▸ **Exercise description**:
Lines before the one containing "X99000000Y-36000000D01*" are left out; copy that line and every later line through the end of the data exactly.

Recorded data:
====================

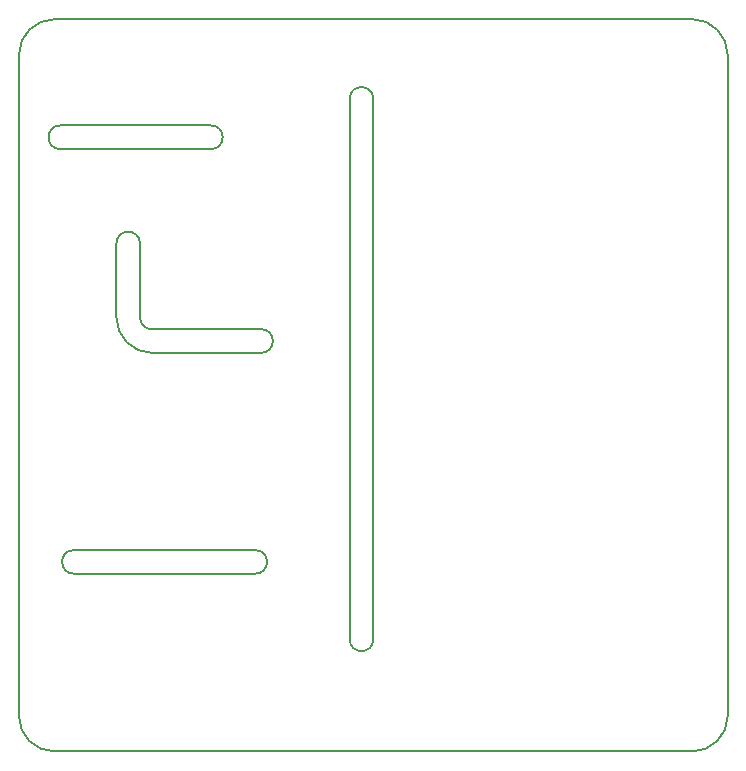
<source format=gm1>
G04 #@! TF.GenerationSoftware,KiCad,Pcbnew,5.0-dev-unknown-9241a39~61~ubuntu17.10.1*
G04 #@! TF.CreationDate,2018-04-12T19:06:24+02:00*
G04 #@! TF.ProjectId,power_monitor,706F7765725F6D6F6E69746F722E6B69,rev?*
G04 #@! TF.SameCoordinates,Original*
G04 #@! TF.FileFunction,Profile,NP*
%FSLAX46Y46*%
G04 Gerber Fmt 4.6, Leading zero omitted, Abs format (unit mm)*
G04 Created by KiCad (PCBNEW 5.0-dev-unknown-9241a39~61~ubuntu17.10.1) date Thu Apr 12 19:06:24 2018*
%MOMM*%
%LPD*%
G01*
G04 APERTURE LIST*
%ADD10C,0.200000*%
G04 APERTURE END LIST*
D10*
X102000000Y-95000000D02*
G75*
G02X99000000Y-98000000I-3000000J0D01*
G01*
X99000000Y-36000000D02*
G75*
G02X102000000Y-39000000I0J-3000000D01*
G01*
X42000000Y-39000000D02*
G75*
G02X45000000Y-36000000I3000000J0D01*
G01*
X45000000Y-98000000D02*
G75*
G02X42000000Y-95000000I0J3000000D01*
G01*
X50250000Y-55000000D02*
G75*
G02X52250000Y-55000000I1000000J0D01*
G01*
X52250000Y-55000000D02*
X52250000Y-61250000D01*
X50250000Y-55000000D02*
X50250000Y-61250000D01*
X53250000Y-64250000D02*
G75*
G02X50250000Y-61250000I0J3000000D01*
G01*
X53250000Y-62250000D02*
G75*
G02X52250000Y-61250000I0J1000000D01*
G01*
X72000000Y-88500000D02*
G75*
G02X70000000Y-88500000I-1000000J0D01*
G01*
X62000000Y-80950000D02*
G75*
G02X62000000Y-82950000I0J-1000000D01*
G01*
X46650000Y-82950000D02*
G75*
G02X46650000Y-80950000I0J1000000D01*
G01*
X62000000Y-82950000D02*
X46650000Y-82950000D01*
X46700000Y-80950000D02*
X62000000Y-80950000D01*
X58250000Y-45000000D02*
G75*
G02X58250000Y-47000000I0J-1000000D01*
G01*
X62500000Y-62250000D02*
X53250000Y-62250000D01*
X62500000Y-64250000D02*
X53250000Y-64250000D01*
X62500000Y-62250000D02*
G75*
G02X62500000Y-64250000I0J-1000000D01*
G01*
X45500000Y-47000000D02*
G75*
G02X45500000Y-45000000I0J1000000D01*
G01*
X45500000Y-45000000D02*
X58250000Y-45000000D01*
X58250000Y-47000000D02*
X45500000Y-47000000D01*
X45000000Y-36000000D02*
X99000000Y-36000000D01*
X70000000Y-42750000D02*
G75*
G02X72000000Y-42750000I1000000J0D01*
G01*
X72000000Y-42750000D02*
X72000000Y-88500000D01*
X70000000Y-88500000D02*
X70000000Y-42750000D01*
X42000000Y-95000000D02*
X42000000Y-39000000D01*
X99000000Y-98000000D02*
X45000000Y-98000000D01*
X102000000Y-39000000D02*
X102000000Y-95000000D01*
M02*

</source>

====================

▸ **Result for this task**:
X99000000Y-36000000D01*
X70000000Y-42750000D02*
G75*
G02X72000000Y-42750000I1000000J0D01*
G01*
X72000000Y-42750000D02*
X72000000Y-88500000D01*
X70000000Y-88500000D02*
X70000000Y-42750000D01*
X42000000Y-95000000D02*
X42000000Y-39000000D01*
X99000000Y-98000000D02*
X45000000Y-98000000D01*
X102000000Y-39000000D02*
X102000000Y-95000000D01*
M02*

</source>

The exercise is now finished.